When used in a LAN networking environment, the computer 110 is connected to the LAN 171 through a network interface or adapter 170. When used in a WAN networking environment, the computer 110 typically includes a modem 172 or other means for establishing communications over the WAN 173, such as the Internet. The modem 172, which may be internal or external, may be connected to the system bus 121 via the user input interface 160, or other appropriate mechanism. In a networked environment, program modules depicted relative to the computer 110, or portions thereof, may be stored in the remote memory storage device. By way of example, and not limitation, FIG. 1B illustrates remote application programs 185 as residing on memory device 181. It will be appreciated that the network connections shown are exemplary and other means of establishing a communications link between the computers may be used.
Aspects of The Priority Register
The priority register seeks to bias arbitration for shared resources in favor of one processor core at the expense of another processor core. Specifically, in a multi-core architecture, each core's priority register value is applied, or “tagged,” to the shared resource access signals emanating from that core. In the event multiple cores contend for a shared resource, the shared resource's arbiter may compare these priority tag values to determine which processor core should receive access to the shared resource. The operating system can set a per core priority value in the register based on context switches or whenever an adjustment is proper. The notion is not to starve lower priority requests but rather to bias higher priority requests in such a way that they receive, say, 75% of the available resources, and the lower requests receive 25%.
FIG. 2 illustrates one aspect of the invention, where processor cores are located on a common die and have to compete for shared resources 200. In FIG. 2, a first processor core A 202 and a second processor core B 204 constitute a dual-core processor design stored on a die 201. Numerous processor cores can be stored on the die 201, but for simplicity only two are shown. Likewise, this aspect of the invention also applies to a multiple dice architecture, where a plurality of processor cores are stored on each die, and multiple dice are operatively connected.
In FIG. 2, each processor core has its own local resources and also shares non-local resources. Specifically, processor core A 202 has its local resources A 206 but also shares local shared resources 210. Similarly, processor core B 204 has its own local resources B 208 but shares with processor core A 202 the shared resources 210. Moreover, resources are not limited to on-die (on-chip) resources, namely local resources A 206, local resources B 208, and local shared resources 210, but also include off-die (off-chip) shared resources 212. Typical local resources, such as resources A 206 and B 208, include register files, translation lookaside buffers (TLBs), branch predictors, local instruction caches (I-caches), data caches (D-caches), and the like. Typical on-die shared resources, such as local shared resources 210, include shared on-die L3 caches, the individual cache lines they manage, external memory controllers (also known as external memory channels), shared functional units, and so on. Typical off-die shared resources include external caches and network interface controllers.

(Source data)
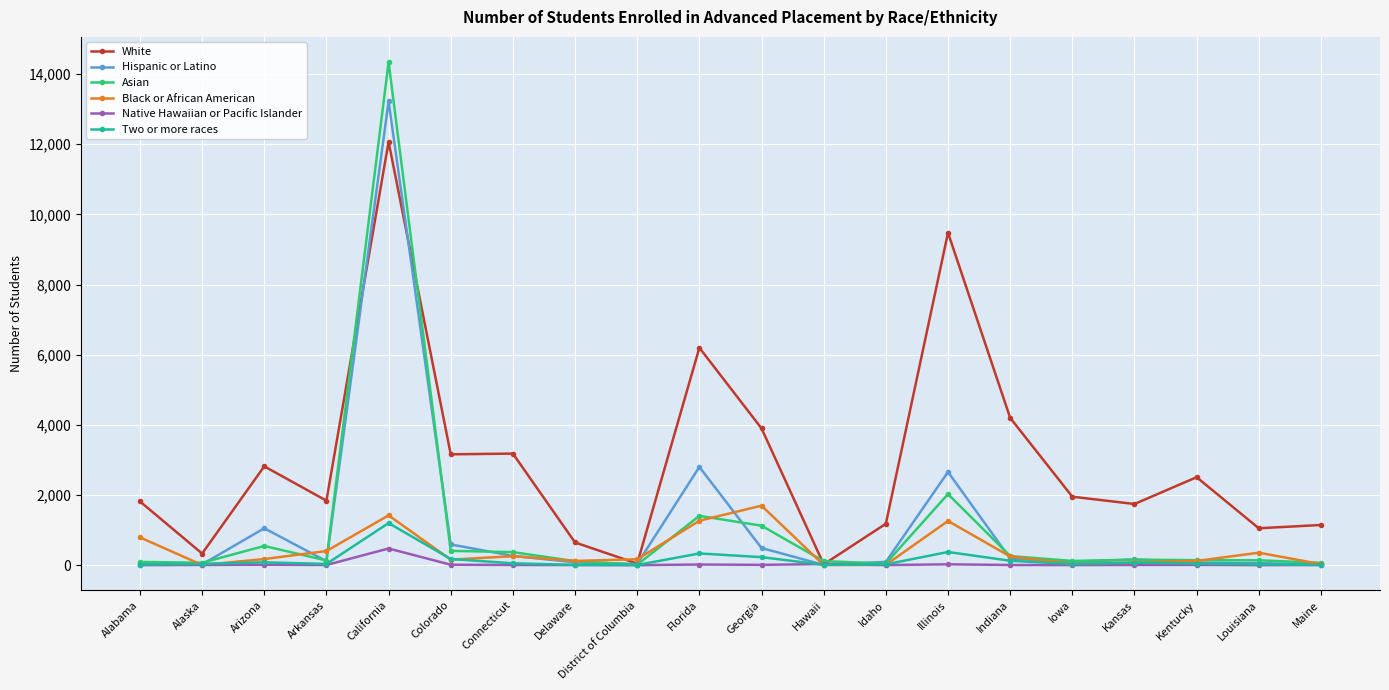

Is it true that Two or more races equals 333 at Florida?

True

(Problems and tasks)
1: Please retype the stretch of the multi-core patent text from "FIG. 2 illustrates" through "are operatively connected.".
2: Which typical local resources does the multi-core patent text name?
The data shown above come from a separate source.

(Expected results)
1:
FIG. 2 illustrates one aspect of the invention, where processor cores are located on a common die and have to compete for shared resources 200. In FIG. 2, a first processor core A 202 and a second processor core B 204 constitute a dual-core processor design stored on a die 201. Numerous processor cores can be stored on the die 201, but for simplicity only two are shown. Likewise, this aspect of the invention also applies to a multiple dice architecture, where a plurality of processor cores are stored on each die, and multiple dice are operatively connected.

2:
- register files
- translation lookaside buffers (TLBs)
- branch predictors
- local instruction caches (I-caches)
- data caches (D-caches)